Puppies taste many objects in their quest to learn about their surroundings. Although some things may make a pet parent cringe, your puppy sees nothing wrong with this activity. The problem lies in those times when she mouths something that might be deadly to her, particularly if swallowed. So it’s up to you to curb the natural curiosity of tasting the environment and teach the puppy what is safe and what is not.
Like a young child, a bored puppy will find something to stimulate her interest if she is left to her own devices for too long without enough supervision. Expect her to go exploring. She is not deliberately looking for trouble, but she is likely to find it and you must be prepared to intervene. Small stones are particularly bad because your pet may injure her mouth, gums or teeth. There is also the danger of swallowing one, which can cause a blockage in her bowel, or she may choke on it.
Bitter apple and other spray deterrents are wonderful tools. Try applying some to the stones in your yard. Dogs don’t like the bitter taste and will avoid picking them up or licking them. Locate taste deterrents in pet stores or make your own economical version. When your puppy starts to connect the bitter taste with the stones in her yard she will probably learn quickly to leave other rocks alone as well.
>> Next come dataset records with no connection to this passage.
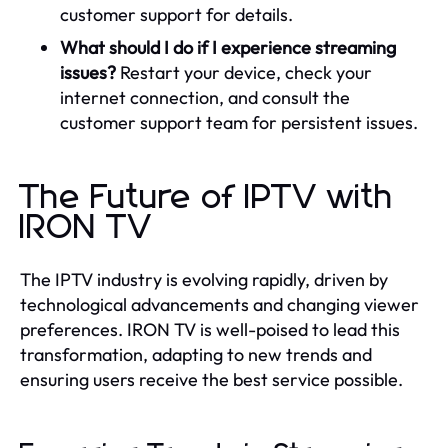
customer support for details.
What should I do if I experience streaming
issues?
Restart your device, check your
internet connection, and consult the
customer support team for persistent issues.
The Future of IPTV with
IRON TV
The IPTV industry is evolving rapidly, driven by
technological advancements and changing viewer
preferences. IRON TV is well-poised to lead this
transformation, adapting to new trends and
ensuring users receive the best service possible.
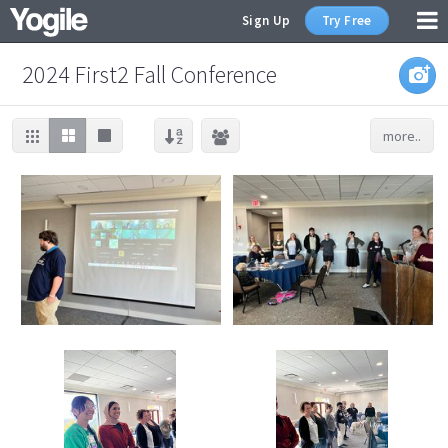
Sign Up
Try Free
2024 First2 Fall Conference
more..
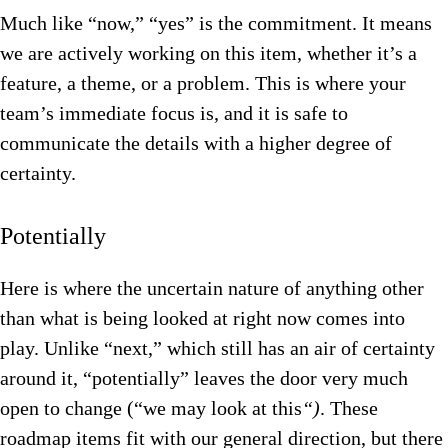
Much like “now,” “yes” is the commitment. It means
we are actively working on this item, whether it’s a
feature, a theme, or a problem. This is where your
team’s immediate focus is, and it is safe to
communicate the details with a higher degree of
certainty.
Potentially
Here is where the uncertain nature of anything other
than what is being looked at right now comes into
play. Unlike “next,” which still has an air of certainty
around it, “potentially” leaves the door very much
open to change (“w
e may look at this
“)
. These
roadmap items fit with our general direction, but there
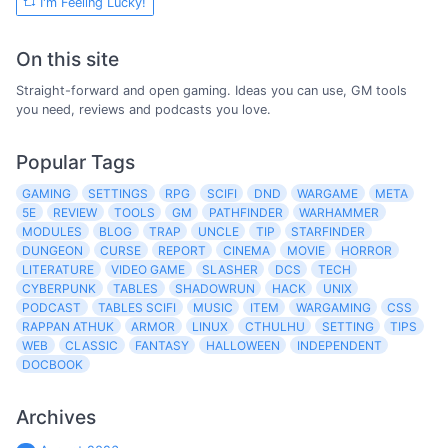
I'm Feeling Lucky!
On this site
Straight-forward and open gaming. Ideas you can use, GM tools
you need, reviews and podcasts you love.
Popular Tags
GAMING
SETTINGS
RPG
SCIFI
DND
WARGAME
META
5E
REVIEW
TOOLS
GM
PATHFINDER
WARHAMMER
MODULES
BLOG
TRAP
UNCLE
TIP
STARFINDER
DUNGEON
CURSE
REPORT
CINEMA
MOVIE
HORROR
LITERATURE
VIDEO GAME
SLASHER
DCS
TECH
CYBERPUNK
TABLES
SHADOWRUN
HACK
UNIX
PODCAST
TABLES SCIFI
MUSIC
ITEM
WARGAMING
CSS
RAPPAN ATHUK
ARMOR
LINUX
CTHULHU
SETTING
TIPS
WEB
CLASSIC
FANTASY
HALLOWEEN
INDEPENDENT
DOCBOOK
Archives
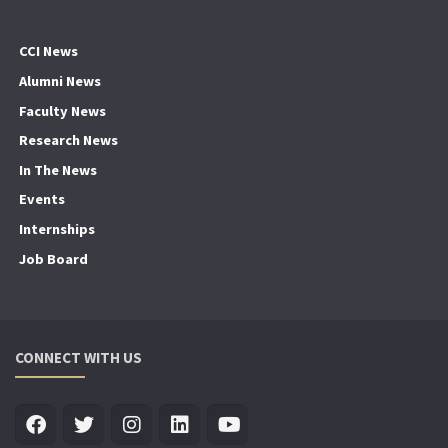
CCI News
Alumni News
Faculty News
Research News
In The News
Events
Internships
Job Board
CONNECT WITH US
The command to “Leave it” is essential for all dogs to learn. Conceal a treat in your hand and hold it out to your puppy, saying “leave it” in a calm voice. Be patient and keep your fist closed even if your puppy attempts to get the treat. When she loses interest, open your hand and give it up, saying “All right” or some other key phrase. Repeat the process in the same manner, but every third or fourth time offer the treat without the command to “leave it”. This will reinforce the instruction to draw away when the command is given.
You can also try creating a loud noise to startle your puppy whenever she goes after a stone. Fill a soda can with coins, keeping it hidden from the puppy’s view. Whenever she goes after a stone or other unwanted item, shake the can vigorously to disrupt the activity. Continue this behavior modification for one to two weeks or until your puppy catches on.
Be sure to teach your puppy the basic commands such as sit, down, stay and come. Then build on those skills, adding the more challenging ones as she progresses. Your puppy will understand what is expected of her as she grows into a confident, well-adjusted dog.
Remember to reapply the taste deterrent every couple of days and after it rains.
Always supervise your puppy.
If necessary, remove her from the environment or remove the stones.
Take your puppy to the vet immediately if you are aware she has ingested a stone, no matter how small. Stones can cause a blockage, and possibly death.
Seek the help of a professional in behavior modification for especially tough situations.